Certains rabatteurs travaillant pour Jean-Marc Decker ou ses fournisseurs acquéraient des chevaux auprès de particuliers en leur promettant «a passive withdrawal» et de «bons soins» pour leur animal mais los proprietaires s’apercevaient qu’il avait fini à l’abattoir. Dans les Ardennes (est de la France), a de ces rabatteurs, aujourd’hui aged 80 years, faisait même visiter une pâture avec abri et écuries pour l’hiver afin de convaincre les vendeurs.
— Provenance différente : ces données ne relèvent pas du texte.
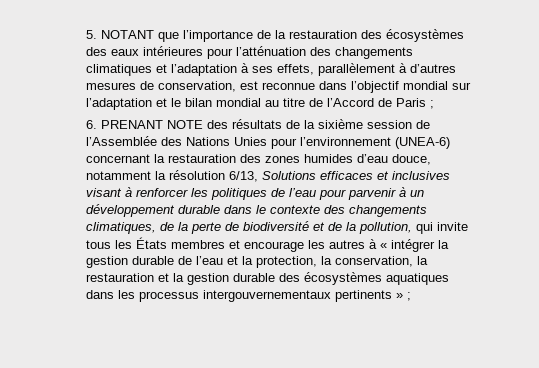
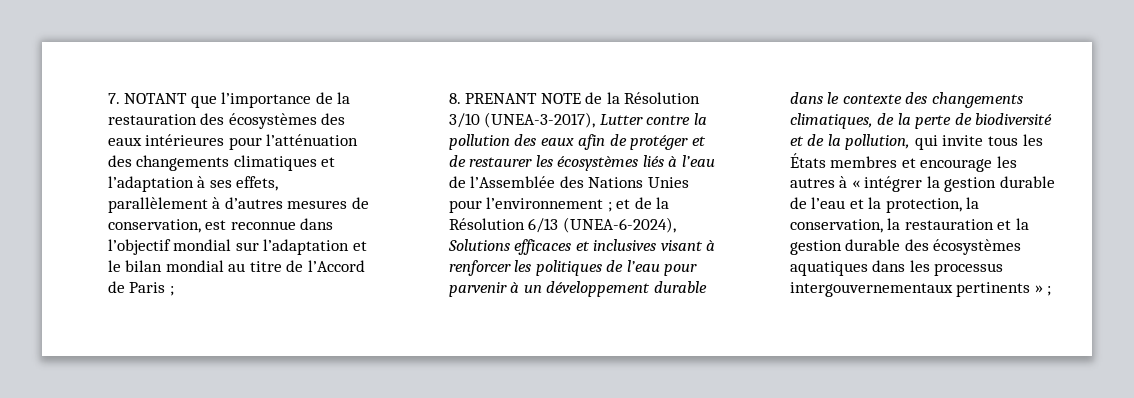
[85,30,97,39] 5. -> [107,93,120,104] 7.
[85,120,97,129] 6. -> [448,93,461,104] 8.
[206,119,412,129] des résultats de la sixième session -> [585,92,701,104] [448,112,707,128] [448,134,707,150] [448,155,716,171] de la Résolution 3/10 (UNEA-3-2017), Lutter contre la pollution des eaux afin de protéger et de restaurer les écosystèmes liés à l’eau
[394,137,450,149] [85,154,431,165] [85,170,258,182] (UNEA-6) concernant la restauration des zones humides d’eau douce, notamment la résolution 6/13, -> [607,197,670,212] [448,217,676,233] ; et de la Résolution 6/13 (UNEA-6-2024),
Jean-Marc Decker dont l’activité couvrait de nombreux pays européens, between l’achat et l’abattage de chevaux, s’est défendu d’une quelcon que fraud, retranchant derrière les contrôles vétérinaires effectués à différents stades.

A Belgian veterinarian is jugé pour avoir antidaté des feuillets de traitement medicalmenteux et remit 154 documents vierges à l’un des principalaux fournisseurs français de Jean-Marc Decker. L’instruction a également révélé des «positive acts of complicity» Veterinary services of l’abattoir d’Alès. They are a veterinarian officiel et une auxiliaire seront jugés pour avoir fermé les yeux sur les anomalies. Au bout de la chaîne, la société de vente en gros Equi’d Sud d’Alès et son gérant Georges Gonzales voient reproach «une indifference vis-à-vis des imperatifs sanitaires gouvernant sa profession». Cette entreprise qui fournissait 80 détaillants du Sud de la France laissait faussement croire à l’origine française de la viande. The first trial that will last until June 24 will be suivi de deux autres d’ores et déjà prevus in January and September 2023.

A second volet avec comme épicentre l’abattoir de Narbonne (south of France) vise des faits similaires de tromperie des consommateurs et des commerçants détaillants, sur les qualités substantielles de la viande introduite sur le marché alimentarire. Ont ainsi été abattus quelque 190 chevaux coming from the ferme-laboratoire du groupe pharmaceutique Sanofi Pasteur in Ardèche (south of France). Ces animaux réformés après avoir été exploités pour la manufacture de sérums étaient «écartés definitely de l’abattage pour la consommation humaine». Cette indication sur les carnets de traitement était replaced by a feuillet vierge.

Dans une dernière affaire dont l’instruction a été close le 1er mars 2022, les chevaux frauduleusement abattus étaient acquis auprès de particuliers par les prévenus se présentant comme des managers de ferme pédagogique ou de center pour enfants handicapés afin de faire de la randonnée ou de l’équitherapie. L’enquête a recensé more than 150 owners of chevaux victims of cette escroquerie dont une cinquantaine sont constitutes partie civile.